Your instructions:
Your answer should consist solely of the lines from the one containing "The fact that" through the end of the entries below, duplicated exactly.

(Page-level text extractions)
....

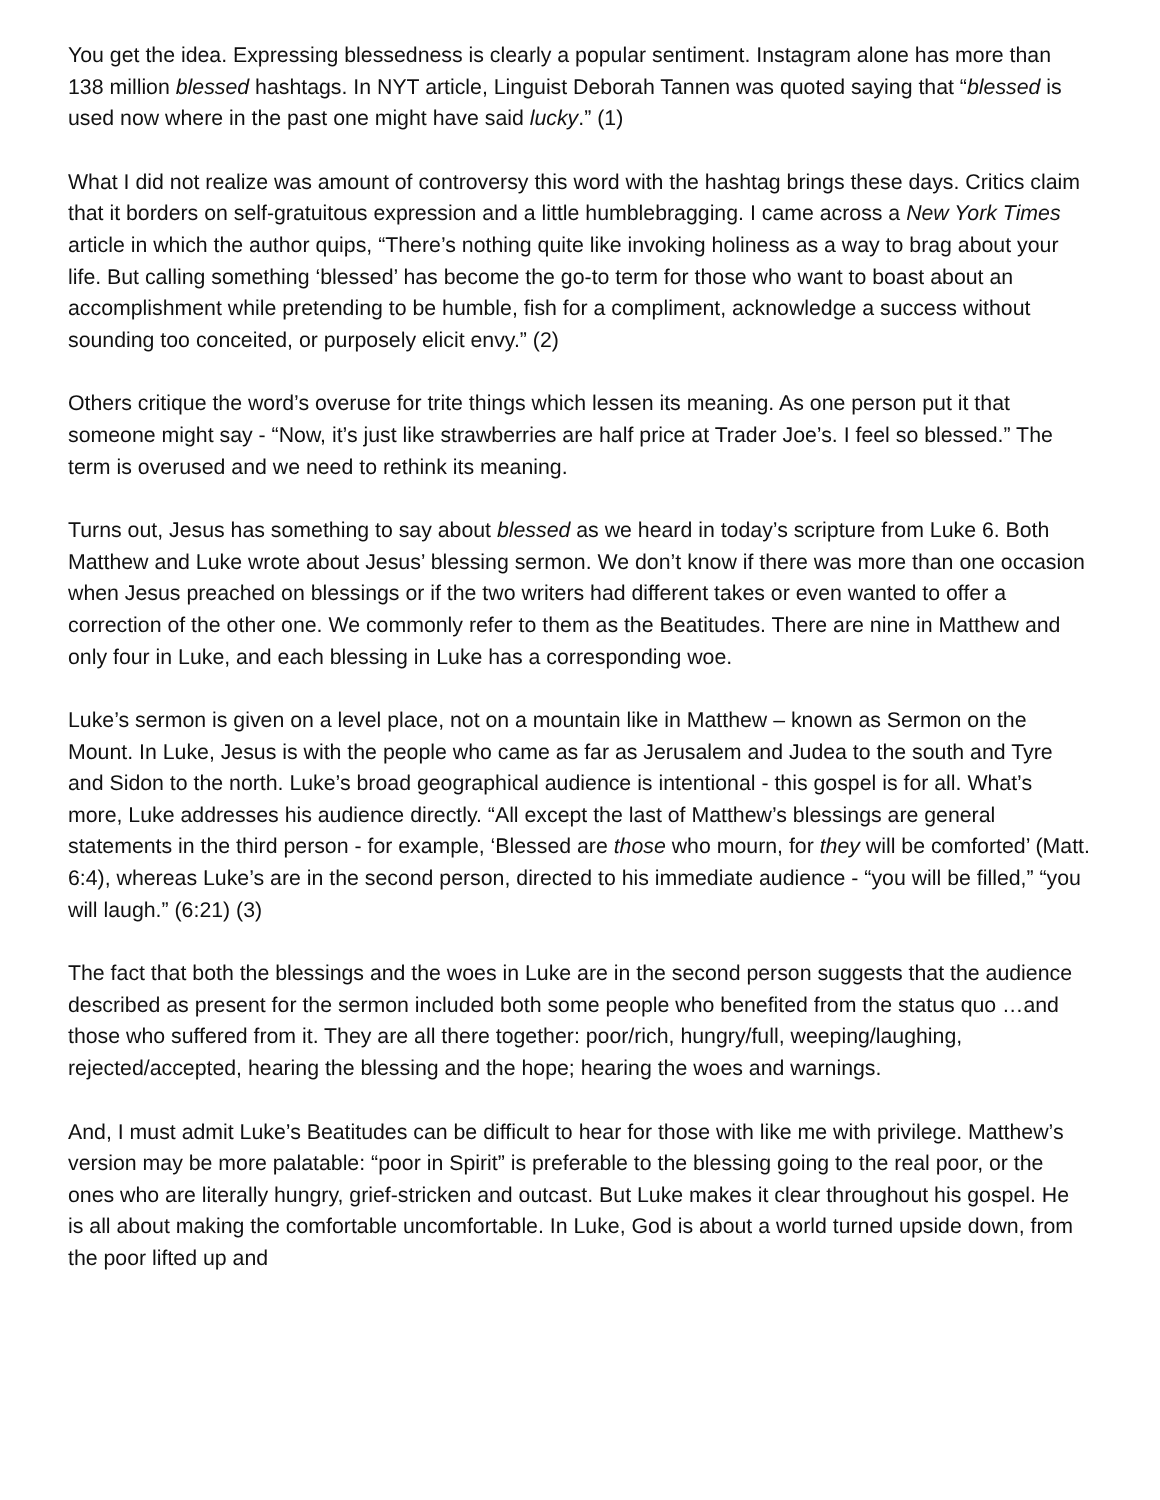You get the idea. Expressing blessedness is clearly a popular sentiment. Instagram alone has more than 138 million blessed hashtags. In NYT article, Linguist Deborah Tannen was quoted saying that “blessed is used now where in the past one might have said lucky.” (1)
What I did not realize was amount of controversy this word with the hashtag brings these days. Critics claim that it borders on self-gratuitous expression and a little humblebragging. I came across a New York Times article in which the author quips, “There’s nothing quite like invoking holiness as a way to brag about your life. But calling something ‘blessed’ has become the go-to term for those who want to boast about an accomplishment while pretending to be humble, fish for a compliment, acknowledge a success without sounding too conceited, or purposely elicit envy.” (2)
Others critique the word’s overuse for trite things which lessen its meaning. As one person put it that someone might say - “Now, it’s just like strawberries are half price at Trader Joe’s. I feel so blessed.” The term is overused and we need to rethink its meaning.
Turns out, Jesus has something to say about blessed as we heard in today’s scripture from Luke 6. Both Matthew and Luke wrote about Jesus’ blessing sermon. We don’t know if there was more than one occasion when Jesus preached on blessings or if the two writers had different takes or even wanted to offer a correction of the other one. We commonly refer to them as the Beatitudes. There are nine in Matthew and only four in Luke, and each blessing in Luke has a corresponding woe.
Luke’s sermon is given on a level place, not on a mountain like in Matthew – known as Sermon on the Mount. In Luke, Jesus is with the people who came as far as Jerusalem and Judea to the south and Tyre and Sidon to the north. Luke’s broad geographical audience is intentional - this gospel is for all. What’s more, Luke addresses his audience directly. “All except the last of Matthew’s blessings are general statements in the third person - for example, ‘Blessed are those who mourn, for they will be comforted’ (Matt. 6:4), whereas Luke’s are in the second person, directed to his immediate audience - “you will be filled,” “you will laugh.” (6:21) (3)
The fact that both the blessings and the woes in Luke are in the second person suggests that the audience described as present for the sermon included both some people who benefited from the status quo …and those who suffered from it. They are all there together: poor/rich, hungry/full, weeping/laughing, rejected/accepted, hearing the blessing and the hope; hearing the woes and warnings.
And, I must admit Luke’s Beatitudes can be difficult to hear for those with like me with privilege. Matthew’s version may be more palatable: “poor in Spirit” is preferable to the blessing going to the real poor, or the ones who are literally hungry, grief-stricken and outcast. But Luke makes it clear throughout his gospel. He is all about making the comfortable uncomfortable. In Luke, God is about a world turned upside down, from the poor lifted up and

....

Task solution:
The fact that both the blessings and the woes in Luke are in the second person suggests that the audience described as present for the sermon included both some people who benefited from the status quo …and those who suffered from it. They are all there together: poor/rich, hungry/full, weeping/laughing, rejected/accepted, hearing the blessing and the hope; hearing the woes and warnings.
And, I must admit Luke’s Beatitudes can be difficult to hear for those with like me with privilege. Matthew’s version may be more palatable: “poor in Spirit” is preferable to the blessing going to the real poor, or the ones who are literally hungry, grief-stricken and outcast. But Luke makes it clear throughout his gospel. He is all about making the comfortable uncomfortable. In Luke, God is about a world turned upside down, from the poor lifted up and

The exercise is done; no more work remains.